No caso Seymour v. Colorado, a polícia de Denver executou um mandado de busca exigindo que o Google fornecesse os endereços IP de qualquer pessoa que procurasse o endereço da casa no prazo de 15 dias após ela ter sido incendiada. O ataque matou cinco migrantes senegaleses, incluindo uma criança e uma criança pequena.
ABC News escreve que o Google não foi rápido em atender à solicitação devido a possíveis violações da política de privacidade, mas a empresa acabou cedendo e entregando os endereços IP que não tinham nomes correspondentes. Um total de 61 pesquisas foram realizadas em oito contas, cinco das quais localizadas no Colorado. A polícia obteve os nomes dos moradores locais por meio de outro mandado de busca e acabou identificando três adolescentes como suspeitos.
A polícia disse que um dos meninos, Gavin Seymour, pesquisou o endereço da propriedade no Google várias vezes antes do incêndio. Os seus advogados pediram que as provas fossem rejeitadas porque violavam a proibição da Quarta Emenda contra buscas e apreensões injustificadas, porque não tinham como alvo um suspeito específico. Consta que a investigação policial chegou a um impasse, levando-os a buscar um mandado de busca reversa por palavra-chave para identificar possíveis suspeitos.

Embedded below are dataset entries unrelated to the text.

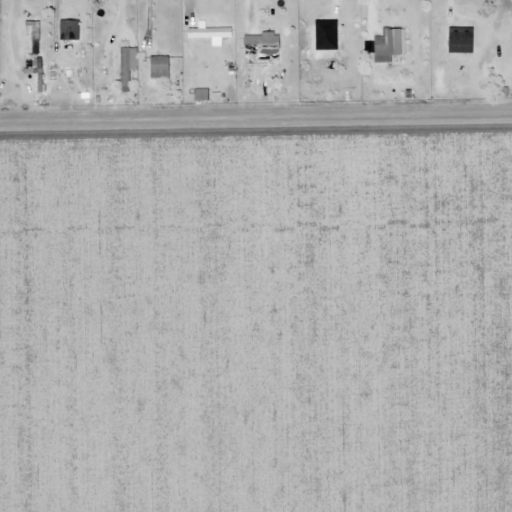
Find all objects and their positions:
building: (24, 26)
building: (69, 29)
building: (208, 32)
building: (261, 43)
building: (443, 43)
building: (382, 46)
building: (159, 66)
building: (124, 67)
railway: (256, 122)
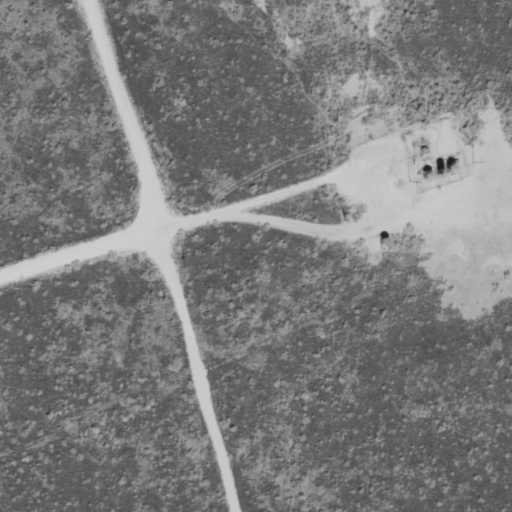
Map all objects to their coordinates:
road: (166, 256)
road: (80, 262)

Embora o tribunal tenha dito que Seymour tinha um direito constitucionalmente protegido à privacidade em seu histórico de pesquisa no Google e presumido que o mandado de busca era "constitucionalmente defeituoso" por não especificar a "causa provável para a personalização", os juízes decidiram em uma decisão dividida que a polícia agiu de boa fé, o que significa que as provas seriam permitidas no tribunal, apesar das falhas legais do mandado.

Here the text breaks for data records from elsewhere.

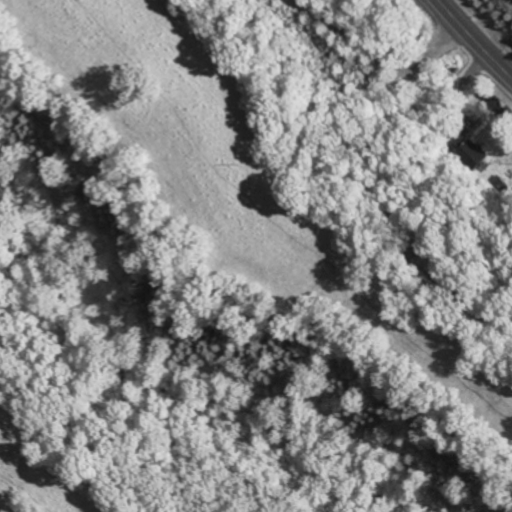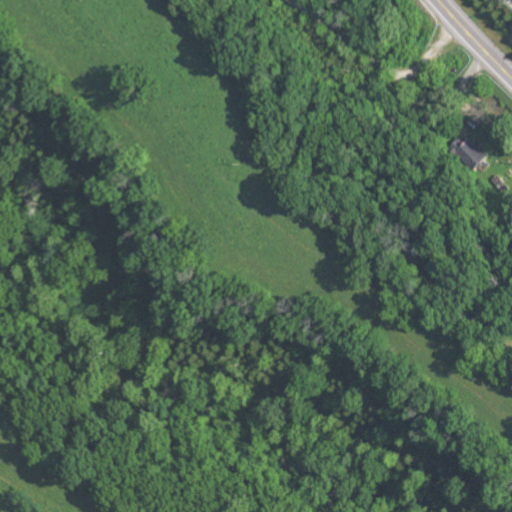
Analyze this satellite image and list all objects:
road: (510, 1)
road: (475, 39)
road: (379, 57)
building: (470, 154)
road: (492, 325)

Monica Márquez, uma das juízas dissidentes, escreveu: “Hoje, o tribunal parabeniza as autoridades por usarem uma nova ferramenta da era digital: o mandado de busca reversa por palavra-chave. Este mandado de busca e apreensão é inválido [...] e uma exceção de boa-fé à regra de exclusão não pode salvar sua natureza inconstitucional”.

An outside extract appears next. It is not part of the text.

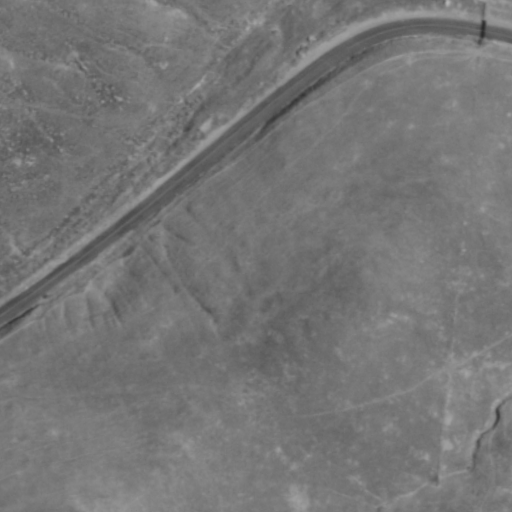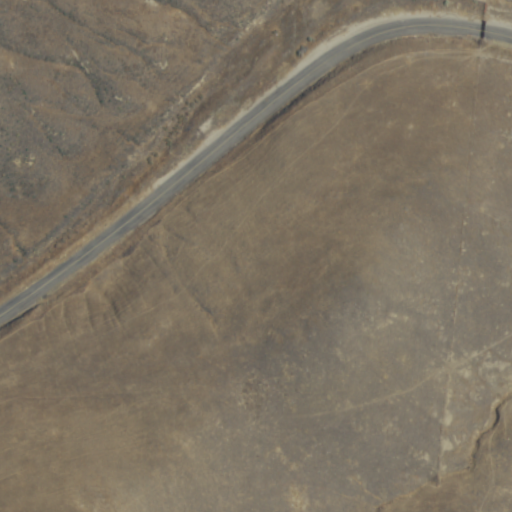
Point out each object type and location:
road: (238, 125)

A EFF e o Electronic Privacy Information Center (EPIC) apresentaram amicus briefs destacando as implicações de privacidade dos mandados de busca reversa de palavras-chave. A EFF observou que estes mandados de busca têm o potencial de implicar pessoas inocentes ou atingir pessoas que procuram informações sobre o aborto em estados onde o aborto é criminalizado.
O Google disse em comunicado que a decisão do tribunal deve reconhecer a privacidade e os interesses da Primeira Emenda envolvidos nas buscas por palavras-chave.
“Para todas as solicitações de aplicação da lei, incluindo autorização reversa, temos um processo rigoroso projetado para proteger a privacidade do usuário e, ao mesmo tempo, apoiar o importante trabalho da aplicação da lei”, disse a gigante da tecnologia.